Reisende mit der Transsibirischen Eisenbahn sollten unbedingt in Irkutsk stoppen und einen Besuch auf der Insel Olchon einlegen. Dort lässt sich der wahrscheinlich schönste See in Sibirien am besten erleben.
Viele Mythen ranken sich um den Baikalsee. Auch wenn er einer der bekanntesten Seen Russlands ist wird er oft mit dem vom austrocknen bedrohten Aralsee verwechselt. Der Baikalsee ist der wasserreichste See der Welt. Er fasst rund 1/5 der weltweiten Trinkwasserreserve und ist – je nach Quelle – zwischen 1637 und 1642 Meter tief. Mit mehr als 25 Millionen Jahren ist er außerdem einer der ältesten Süßwasserseen der Welt.
Schon allein diese Zahlen faszinieren. Ob es an den Superlativen liegt, dass die Region auch ein Zentrum des Schamanismus ist? Einer der heiligen Orte ist der Schamanenfels auf der Insel Olchon (engl. Olkhon). Die Insel liegt rund 300 Kilometer nordöstlich von Irkutsk im mittleren Teil des Baikalsees. Von Norden her offenbart der Schamanenfels sein spektakuläres Aussehen. Eine sichelförmige Bucht führt direkt zum Fels der aus dem Wasser ragt.
Weiter oben am Hügel stehen 13 mit Stofffetzen behängte Serge Pfosten. Die meist blauen Stoffstreifen sind Opfergaben der Burjaten. Der Blick vom Kap Burhan (engl. Cape Burkhan) fasziniert mich. Von hier lassen sich Sonnenauf- und Untergang beobachten. Wie die Sonne einmal am Horizont die Insel Olchon berührt und einmal das Festland.
Der Hauptort Chuschir (engl. Khuzhir) ist in rund 5 Stunden von Irkutsk aus zu erreichen. Die Straße wurde vor einigen Jahren von Irkutsk bis zum Fähranleger in Sachjurta MRS am Festland komplett asphaltiert. Bei meiner Reise 2010 war die Fahrt über Sandpisten noch sehr abenteuerlich.

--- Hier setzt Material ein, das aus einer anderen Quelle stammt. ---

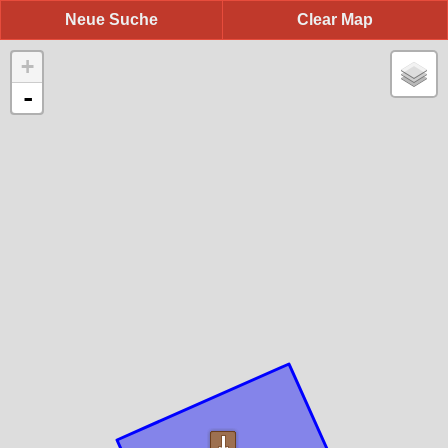
Neue Suche
Clear Map
+
-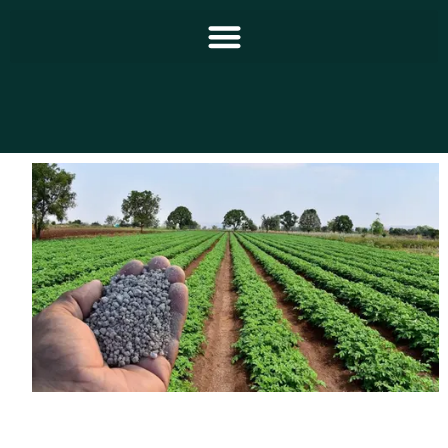
Principal
Notícias
Programação
Equipe
Contato
Sobre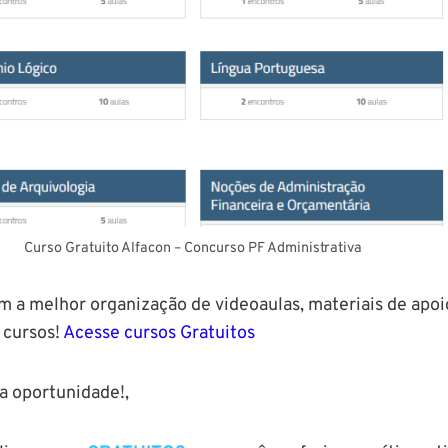
Curso Gratuito Alfacon – Concurso PF Administrativa
 a melhor organização de videoaulas, materiais de apoio
 cursos!
Acesse cursos Gratuitos
a oportunidade!,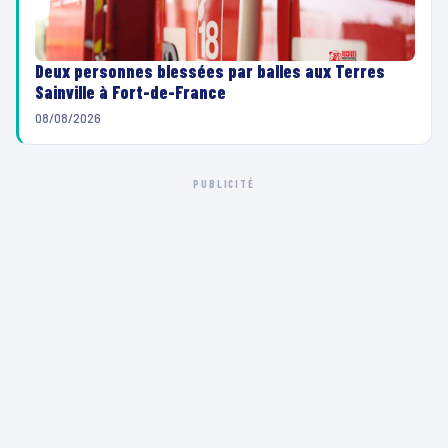
Deux personnes blessées par balles aux Terres
Sainville à Fort-de-France
08/08/2026
PUBLICITÉ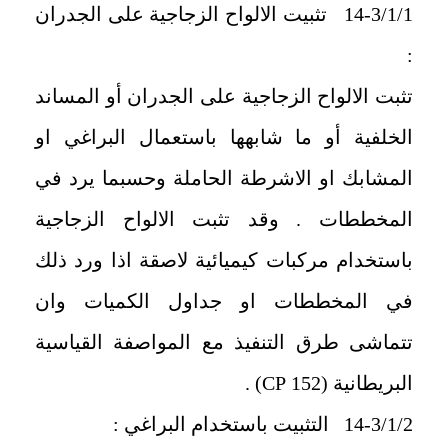
14-3/1/1 تثبيت الالواح الزجاجية على الجدران
:
تثبت الالواح الزجاجية على الجدران أو المساند
الخلفية أو ما شابهها باستعمال البراغي او
المشابك او الاشرطة الحاملة وحسبما يرد في
المخططات . وقد تثبت الالواح الزجاجية
باستخدام مركبات كيميائية لاصقة اذا ورد ذلك
في المخططات او جداول الكميات وان
تتماشى طرق التنفيذ مع المواصفة القياسية
البريطانية (152
CP
) .
14-3/1/2 التثبيت باستخدام البراغي :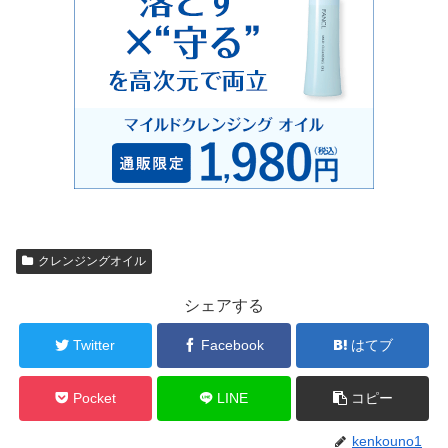
クレンジングオイル
シェアする
Twitter
Facebook
はてブ
Pocket
LINE
コピー
kenkouno1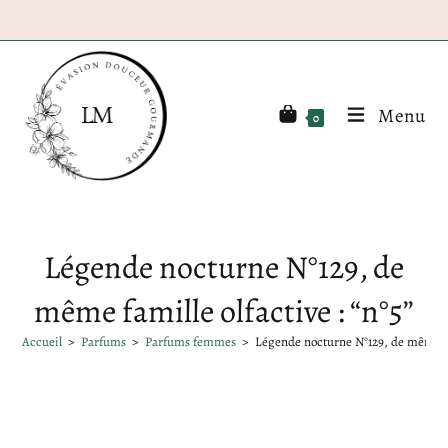
Menu
0
Légende nocturne N°129, de
même famille olfactive : “n°5”
Accueil
>
Parfums
>
Parfums femmes
>
Légende nocturne N°129, de même fam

Die Fahrweise der Marschrutkifahrer hat sich seit damals aber nicht geändert. Auf der Insel Olchon gibt es nach wie vor keine asphaltierten Straßen. Staubige Straßen durchziehen den Ort Chuschir mit seinen kleinen Holzhäuschen. In der Baikalska Uliza (engl. Baykalska Street) kommt Wildwestfeeling auf. Nur die Cowboys auf ihren Pferden fehlen. Stattdessen nebelt die Staubwolke hinter den Autos die Häuser ein.
Die Mehrzahl der Einwohner sind hier Burjaten, eine mongolische Ethnie in Sibirien. Die Burjaten stellen auch die größte nationale Minderheit in Sibirien dar.
Einfaches Leben auf Olchon
Auf der Insel Olchon gibt es erst seit einigen Jahren Storm. Auch mobiles Internet funktioniert. Ansonsten darf man sich hier nicht zu viel Komfort erwarten. Die meisten Unterkünfte für Touristen sind einfache Zimmer bei Gastfamilien. Toiletten sind häufig Plumpsklos, Waschgelegenheiten befinden sich im Freien. Fließend Wasser ist auch noch nicht überall vorhanden.
Viele kommen aber genau wegen dieses kleinen Abenteuers nach Chuschir. Weg von der Stadt. Weg vom Lärm. Hier kann man einige ruhige Tage Ruhe abseits des Alltag und in der Natur genießen. Auch das kulinarische Angebot ist überschaubar, aber sehr lecker. Sibirische Pelmeni, Borsch, Soljanka und die burjatisch-mongolischen Buuds schmecken in dieser Umgebung herrlich!
Ich hoffe, dass die Insel Olchon und Chuschir noch länger so gemütlich bleiben. Die ersten professionell geführten Resorts entstehen bereits am Ortsrand.
Die Insel Olchon ist rund 72 Kilometer lang. Ausflüge führen z.B. in robusten, russischen Kleintransportern ins Naturschutzgebiet im Norden Olchons bis zum Kap Choboi (Cape Khoboy). Dort entdecke ich zu meiner Überraschung sogar Edelweiß.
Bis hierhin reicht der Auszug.